WHAT TO WORK ON >>
Exactly as they appear below, repeat the lines from the one with "G04 Created by KiCad (PCBNEW 9.0.6)" through the one with "X153025000Y-43540000D03*", and no others.

Machine-readable electronics designs:
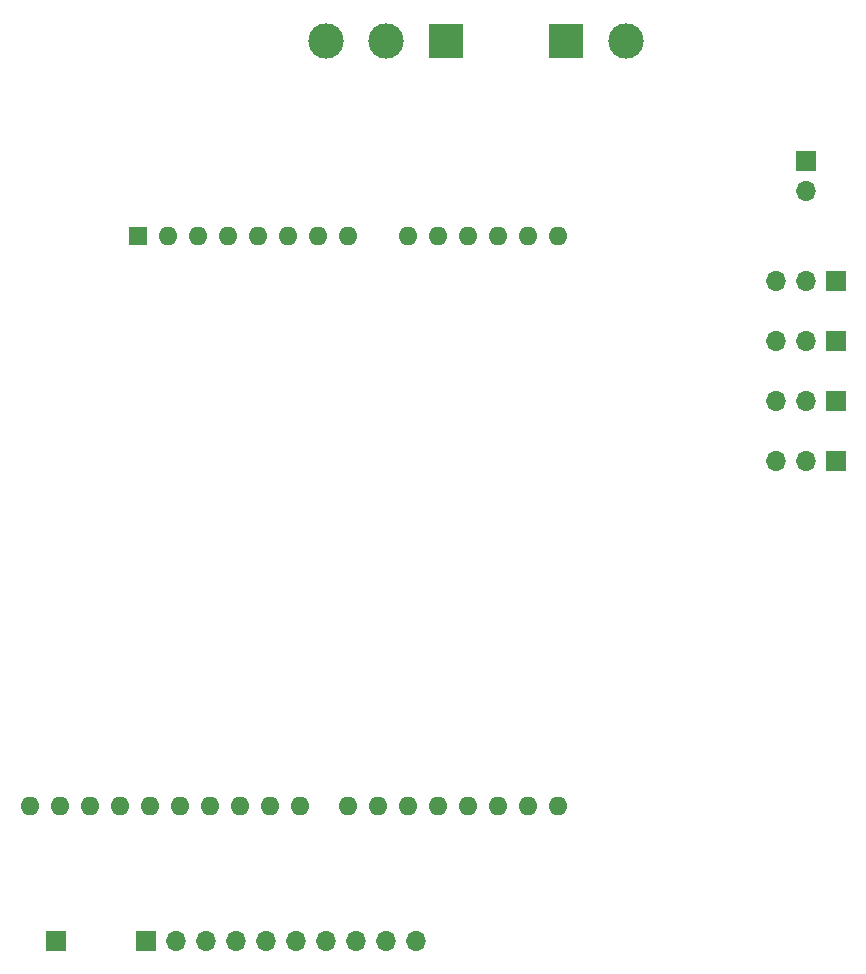
<source format=gbr>
%TF.GenerationSoftware,KiCad,Pcbnew,7.0.7*%
%TF.CreationDate,2023-10-23T09:45:21-04:00*%
%TF.ProjectId,RCKart,52434b61-7274-42e6-9b69-6361645f7063,rev?*%
%TF.SameCoordinates,Original*%
%TF.FileFunction,Soldermask,Bot*%
%TF.FilePolarity,Negative*%
%FSLAX46Y46*%
G04 Gerber Fmt 4.6, Leading zero omitted, Abs format (unit mm)*
G04 Created by KiCad (PCBNEW 7.0.7) date 2023-10-23 09:45:21*
%MOMM*%
%LPD*%
G01*
G04 APERTURE LIST*
%ADD10R,1.700000X1.700000*%
%ADD11O,1.700000X1.700000*%
%ADD12R,3.000000X3.000000*%
%ADD13C,3.000000*%
%ADD14R,1.600000X1.600000*%
%ADD15O,1.600000X1.600000*%
G04 APERTURE END LIST*
D10*
%TO.C,J13*%
X152400000Y-124460000D03*
D11*
X154940000Y-124460000D03*
X157480000Y-124460000D03*
X160020000Y-124460000D03*
X162560000Y-124460000D03*
X165100000Y-124460000D03*
X167640000Y-124460000D03*
X170180000Y-124460000D03*
X172720000Y-124460000D03*
X175260000Y-124460000D03*
%TD*%
D10*
%TO.C,J3*%
X210820000Y-68580000D03*
D11*
X208280000Y-68580000D03*
X205740000Y-68580000D03*
%TD*%
D10*
%TO.C,J5*%
X210820000Y-78740000D03*
D11*
X208280000Y-78740000D03*
X205740000Y-78740000D03*
%TD*%
D10*
%TO.C,J8*%
X210820000Y-83820000D03*
D11*
X208280000Y-83820000D03*
X205740000Y-83820000D03*
%TD*%
D10*
%TO.C,J2*%
X208280000Y-58420000D03*
D11*
X208280000Y-60960000D03*
%TD*%
D12*
%TO.C,J7*%
X187960000Y-48260000D03*
D13*
X193040000Y-48260000D03*
%TD*%
D10*
%TO.C,J1*%
X144780000Y-124460000D03*
%TD*%
D14*
%TO.C,A1*%
X151765000Y-64770000D03*
D15*
X154305000Y-64770000D03*
X156845000Y-64770000D03*
X159385000Y-64770000D03*
X161925000Y-64770000D03*
X164465000Y-64770000D03*
X167005000Y-64770000D03*
X169545000Y-64770000D03*
X174625000Y-64770000D03*
X177165000Y-64770000D03*
X179705000Y-64770000D03*
X182245000Y-64770000D03*
X184785000Y-64770000D03*
X187325000Y-64770000D03*
X187325000Y-113030000D03*
X184785000Y-113030000D03*
X182245000Y-113030000D03*
X179705000Y-113030000D03*
X177165000Y-113030000D03*
X174625000Y-113030000D03*
X172085000Y-113030000D03*
X169545000Y-113030000D03*
X165485000Y-113030000D03*
X162945000Y-113030000D03*
X160405000Y-113030000D03*
X157865000Y-113030000D03*
X155325000Y-113030000D03*
X152785000Y-113030000D03*
X150245000Y-113030000D03*
X147705000Y-113030000D03*
X145165000Y-113030000D03*
X142625000Y-113030000D03*
%TD*%
D10*
%TO.C,J4*%
X210820000Y-73660000D03*
D11*
X208280000Y-73660000D03*
X205740000Y-73660000D03*
%TD*%
D12*
%TO.C,J6*%
X177800000Y-48260000D03*
D13*
X172720000Y-48260000D03*
X167640000Y-48260000D03*
%TD*%
M02*

</source>
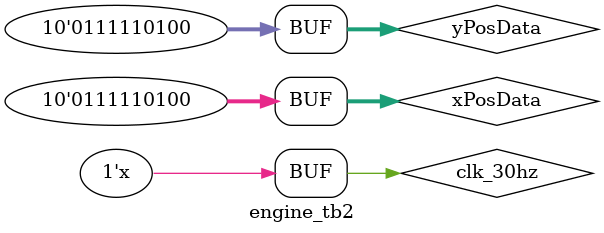
<source format=v>
`timescale 1ns / 1ps


module engine_tb2;

	// Inputs
	reg clk_30hz;
	reg [9:0] xPosData;
	reg [9:0] yPosData;

	// Outputs
	wire [9:0] playerX;
	wire [8:0] playerY;
	wire [9:0] player_bullet_x;
	wire [8:0] player_bullet_y;
	wire enemy1;
	wire enemy2;
	wire enemy3;
	wire enemy4;
	wire enemy5;
	wire enemy6;
	wire enemy7;
	wire [8:0] enemy1_bullet;
	wire [8:0] enemy2_bullet;
	wire [8:0] enemy3_bullet;
	wire [8:0] enemy4_bullet;
	wire [8:0] enemy5_bullet;
	wire [8:0] enemy6_bullet;
	wire [8:0] enemy7_bullet;
	wire [1:0] lives;
	wire [6:0] bossHP;
	wire bossActive;
	wire win;
	wire lose;

	// Instantiate the Unit Under Test (UUT)
	engine uut (
		.clk_30hz(clk_30hz), 
		.xPosData(xPosData), 
		.yPosData(yPosData), 
		.playerX(playerX), 
		.playerY(playerY), 
		.player_bullet_x(player_bullet_x), 
		.player_bullet_y(player_bullet_y), 
		.enemy1(enemy1), 
		.enemy2(enemy2), 
		.enemy3(enemy3), 
		.enemy4(enemy4), 
		.enemy5(enemy5), 
		.enemy6(enemy6), 
		.enemy7(enemy7), 
		.enemy1_bullet(enemy1_bullet), 
		.enemy2_bullet(enemy2_bullet), 
		.enemy3_bullet(enemy3_bullet), 
		.enemy4_bullet(enemy4_bullet), 
		.enemy5_bullet(enemy5_bullet), 
		.enemy6_bullet(enemy6_bullet), 
		.enemy7_bullet(enemy7_bullet), 
		.lives(lives), 
		.bossHP(bossHP), 
		.bossActive(bossActive), 
		.win(win), 
		.lose(lose)
	);

		initial begin
		// Initialize Inputs
		clk_30hz = 0;
		xPosData = 500;
		yPosData = 500;

		// Wait 100 ns for global reset to finish
		#100;
      
		
		//wait 5 seconds for enemy bullet to hit player and player bullet to hit enemy
		#150;
		xPosData = 650;
		#64
		xPosData = 500;
		#500;
		xPosData = 650;
		#96;
		xPosData = 500;
		#500;
		xPosData = 650;
		#32;
		xPosData = 500;
		#500;
		xPosData = 300;
		#256;
		xPosData = 500;
		#500;
		xPosData = 300;
		#96;
		xPosData = 500;
		#500;
		xPosData = 300;
		#32;
		xPosData = 500;
		#500;
		xPosData = 700;
		#192;
		xPosData = 500;
		
		
		// Add stimulus here

	end
	
	always #1
		clk_30hz = ~clk_30hz;
      
endmodule


</source>
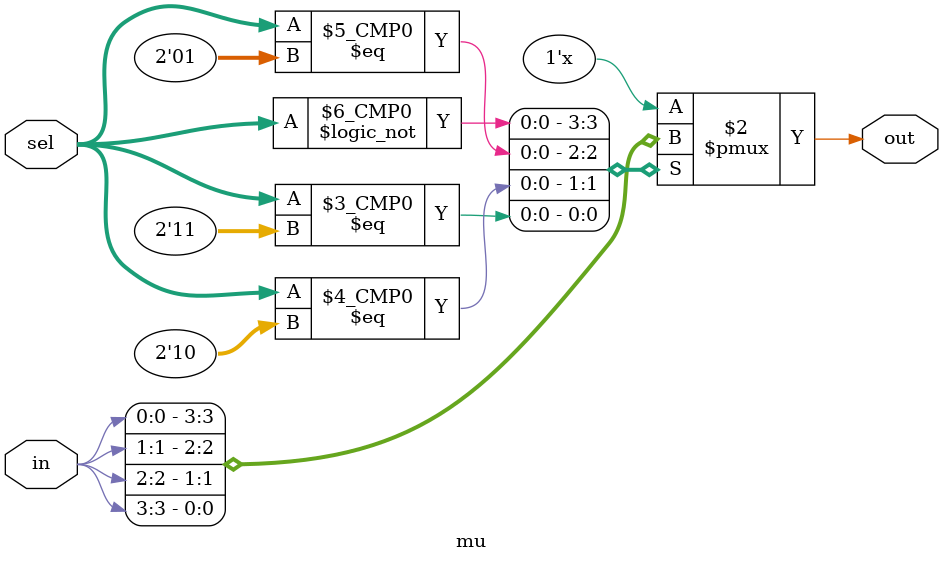
<source format=v>
module mu(input [3:0]in,input [1:0]sel,output reg out);
always@(*)
	begin 
	case(sel)
	2'b00:out<=in[0];
	2'b01:out<=in[1];
	2'b10:out<=in[2];
	2'b11:out<=in[3];
	default : out<=1'b0;
	endcase
	end
endmodule
</source>
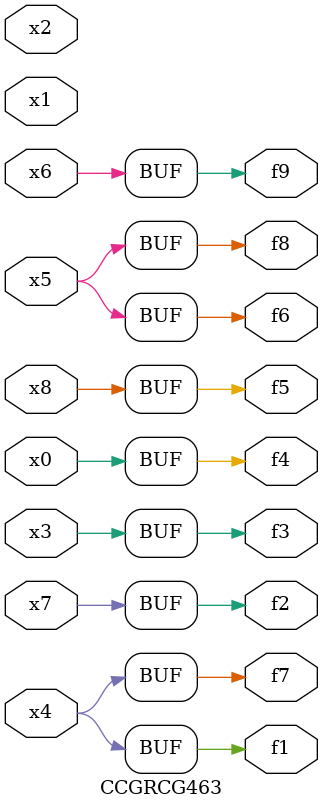
<source format=v>
module CCGRCG463(
	input x0, x1, x2, x3, x4, x5, x6, x7, x8,
	output f1, f2, f3, f4, f5, f6, f7, f8, f9
);
	assign f1 = x4;
	assign f2 = x7;
	assign f3 = x3;
	assign f4 = x0;
	assign f5 = x8;
	assign f6 = x5;
	assign f7 = x4;
	assign f8 = x5;
	assign f9 = x6;
endmodule

</source>
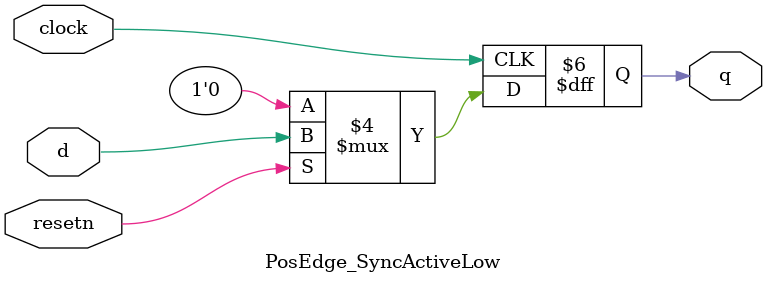
<source format=v>
`timescale 1ns / 1ps
`default_nettype none

module top(SW, LEDR); 
	input[9:0]SW;
	output[9:0]LEDR;

	PosEdge_SyncActiveLow u0(SW[0], SW[9], SW[1], LEDR[0]);

endmodule

module PosEdge_SyncActiveLow(d, clock, resetn, q);
    input d, clock, resetn;
    output reg q;
	 
    always@(posedge clock) 
        begin
            if (resetn == 1'b0)
                q <= 0; 
            else
                q <= d;
        end
endmodule

</source>
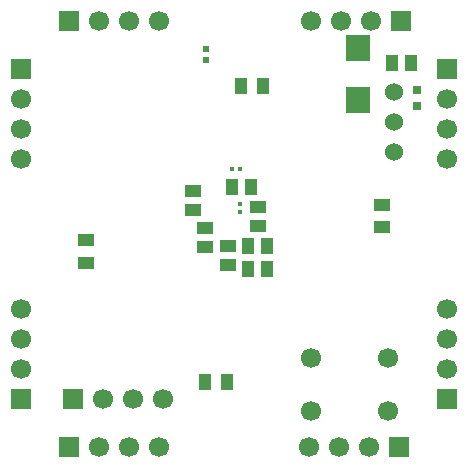
<source format=gbr>
%TF.GenerationSoftware,KiCad,Pcbnew,9.0.6*%
%TF.CreationDate,2025-12-07T19:13:54-08:00*%
%TF.ProjectId,redstone_block,72656473-746f-46e6-955f-626c6f636b2e,rev?*%
%TF.SameCoordinates,Original*%
%TF.FileFunction,Soldermask,Bot*%
%TF.FilePolarity,Negative*%
%FSLAX46Y46*%
G04 Gerber Fmt 4.6, Leading zero omitted, Abs format (unit mm)*
G04 Created by KiCad (PCBNEW 9.0.6) date 2025-12-07 19:13:54*
%MOMM*%
%LPD*%
G01*
G04 APERTURE LIST*
%ADD10C,1.524000*%
%ADD11C,1.700000*%
%ADD12R,1.700000X1.700000*%
%ADD13R,1.470000X1.020000*%
%ADD14R,0.620000X0.600000*%
%ADD15R,0.460000X0.420000*%
%ADD16R,1.000000X1.450000*%
%ADD17R,1.020000X1.470000*%
%ADD18R,2.150000X2.200000*%
%ADD19R,1.450000X1.000000*%
%ADD20R,0.700000X0.650000*%
%ADD21R,0.420000X0.460000*%
G04 APERTURE END LIST*
D10*
%TO.C,5v*%
X148500000Y-43000000D03*
X148500000Y-45540000D03*
X148500000Y-48080000D03*
%TD*%
D11*
%TO.C,SW1*%
X148000000Y-70000000D03*
X141500000Y-70000000D03*
X148000000Y-65500000D03*
X141500000Y-65500000D03*
%TD*%
D12*
%TO.C,J9*%
X121380000Y-69000000D03*
D11*
X123920000Y-69000000D03*
X126460000Y-69000000D03*
X129000000Y-69000000D03*
%TD*%
D12*
%TO.C,J8*%
X116975000Y-69000000D03*
D11*
X116975000Y-66460000D03*
X116975000Y-63920000D03*
X116975000Y-61380000D03*
%TD*%
D12*
%TO.C,J4*%
X153000000Y-69000000D03*
D11*
X153000000Y-66460000D03*
X153000000Y-63920000D03*
X153000000Y-61380000D03*
%TD*%
D12*
%TO.C,J1*%
X121000000Y-37000000D03*
D11*
X123540000Y-37000000D03*
X126080000Y-37000000D03*
X128620000Y-37000000D03*
%TD*%
D12*
%TO.C,J2*%
X149120000Y-37000000D03*
D11*
X146580000Y-37000000D03*
X144040000Y-37000000D03*
X141500000Y-37000000D03*
%TD*%
D12*
%TO.C,J6*%
X149000000Y-73025000D03*
D11*
X146460000Y-73025000D03*
X143920000Y-73025000D03*
X141380000Y-73025000D03*
%TD*%
D12*
%TO.C,J5*%
X121000000Y-73000000D03*
D11*
X123540000Y-73000000D03*
X126080000Y-73000000D03*
X128620000Y-73000000D03*
%TD*%
D12*
%TO.C,J7*%
X117000000Y-41000000D03*
D11*
X117000000Y-43540000D03*
X117000000Y-46080000D03*
X117000000Y-48620000D03*
%TD*%
D12*
%TO.C,J3*%
X153025000Y-41000000D03*
D11*
X153025000Y-43540000D03*
X153025000Y-46080000D03*
X153025000Y-48620000D03*
%TD*%
D13*
%TO.C,C2*%
X131500000Y-51400000D03*
X131500000Y-53000000D03*
%TD*%
%TO.C,C2*%
X137000000Y-52700000D03*
X137000000Y-54300000D03*
%TD*%
D14*
%TO.C,C1*%
X132580000Y-40280000D03*
X132580000Y-39360000D03*
%TD*%
D13*
%TO.C,C2*%
X134500000Y-57600000D03*
X134500000Y-56000000D03*
%TD*%
D15*
%TO.C,C9*%
X134840000Y-49500000D03*
X135500000Y-49500000D03*
%TD*%
D16*
%TO.C,200*%
X137450000Y-42500000D03*
X135550000Y-42500000D03*
%TD*%
D17*
%TO.C,C3*%
X148400000Y-40500000D03*
X150000000Y-40500000D03*
%TD*%
D18*
%TO.C,D19*%
X145500000Y-43700000D03*
X145500000Y-39300000D03*
%TD*%
D13*
%TO.C,C2*%
X132500000Y-56100000D03*
X132500000Y-54500000D03*
%TD*%
D17*
%TO.C,C10*%
X134810000Y-51000000D03*
X136410000Y-51000000D03*
%TD*%
D19*
%TO.C,R2*%
X147500000Y-52550000D03*
X147500000Y-54450000D03*
%TD*%
D17*
%TO.C,C10*%
X136200000Y-58000000D03*
X137800000Y-58000000D03*
%TD*%
%TO.C,C2*%
X137800000Y-56000000D03*
X136200000Y-56000000D03*
%TD*%
D19*
%TO.C,R4*%
X122500000Y-57450000D03*
X122500000Y-55550000D03*
%TD*%
D20*
%TO.C,C4*%
X150500000Y-42825000D03*
X150500000Y-44175000D03*
%TD*%
D16*
%TO.C,R3*%
X132500000Y-67500000D03*
X134400000Y-67500000D03*
%TD*%
D21*
%TO.C,C11*%
X135500000Y-52500000D03*
X135500000Y-53160000D03*
%TD*%
M02*

</source>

EXERCISE RESPONSE >>
G04 Created by KiCad (PCBNEW 9.0.6) date 2025-12-07 19:13:54*
%MOMM*%
%LPD*%
G01*
G04 APERTURE LIST*
%ADD10C,1.524000*%
%ADD11C,1.700000*%
%ADD12R,1.700000X1.700000*%
%ADD13R,1.470000X1.020000*%
%ADD14R,0.620000X0.600000*%
%ADD15R,0.460000X0.420000*%
%ADD16R,1.000000X1.450000*%
%ADD17R,1.020000X1.470000*%
%ADD18R,2.150000X2.200000*%
%ADD19R,1.450000X1.000000*%
%ADD20R,0.700000X0.650000*%
%ADD21R,0.420000X0.460000*%
G04 APERTURE END LIST*
D10*
%TO.C,5v*%
X148500000Y-43000000D03*
X148500000Y-45540000D03*
X148500000Y-48080000D03*
%TD*%
D11*
%TO.C,SW1*%
X148000000Y-70000000D03*
X141500000Y-70000000D03*
X148000000Y-65500000D03*
X141500000Y-65500000D03*
%TD*%
D12*
%TO.C,J9*%
X121380000Y-69000000D03*
D11*
X123920000Y-69000000D03*
X126460000Y-69000000D03*
X129000000Y-69000000D03*
%TD*%
D12*
%TO.C,J8*%
X116975000Y-69000000D03*
D11*
X116975000Y-66460000D03*
X116975000Y-63920000D03*
X116975000Y-61380000D03*
%TD*%
D12*
%TO.C,J4*%
X153000000Y-69000000D03*
D11*
X153000000Y-66460000D03*
X153000000Y-63920000D03*
X153000000Y-61380000D03*
%TD*%
D12*
%TO.C,J1*%
X121000000Y-37000000D03*
D11*
X123540000Y-37000000D03*
X126080000Y-37000000D03*
X128620000Y-37000000D03*
%TD*%
D12*
%TO.C,J2*%
X149120000Y-37000000D03*
D11*
X146580000Y-37000000D03*
X144040000Y-37000000D03*
X141500000Y-37000000D03*
%TD*%
D12*
%TO.C,J6*%
X149000000Y-73025000D03*
D11*
X146460000Y-73025000D03*
X143920000Y-73025000D03*
X141380000Y-73025000D03*
%TD*%
D12*
%TO.C,J5*%
X121000000Y-73000000D03*
D11*
X123540000Y-73000000D03*
X126080000Y-73000000D03*
X128620000Y-73000000D03*
%TD*%
D12*
%TO.C,J7*%
X117000000Y-41000000D03*
D11*
X117000000Y-43540000D03*
X117000000Y-46080000D03*
X117000000Y-48620000D03*
%TD*%
D12*
%TO.C,J3*%
X153025000Y-41000000D03*
D11*
X153025000Y-43540000D03*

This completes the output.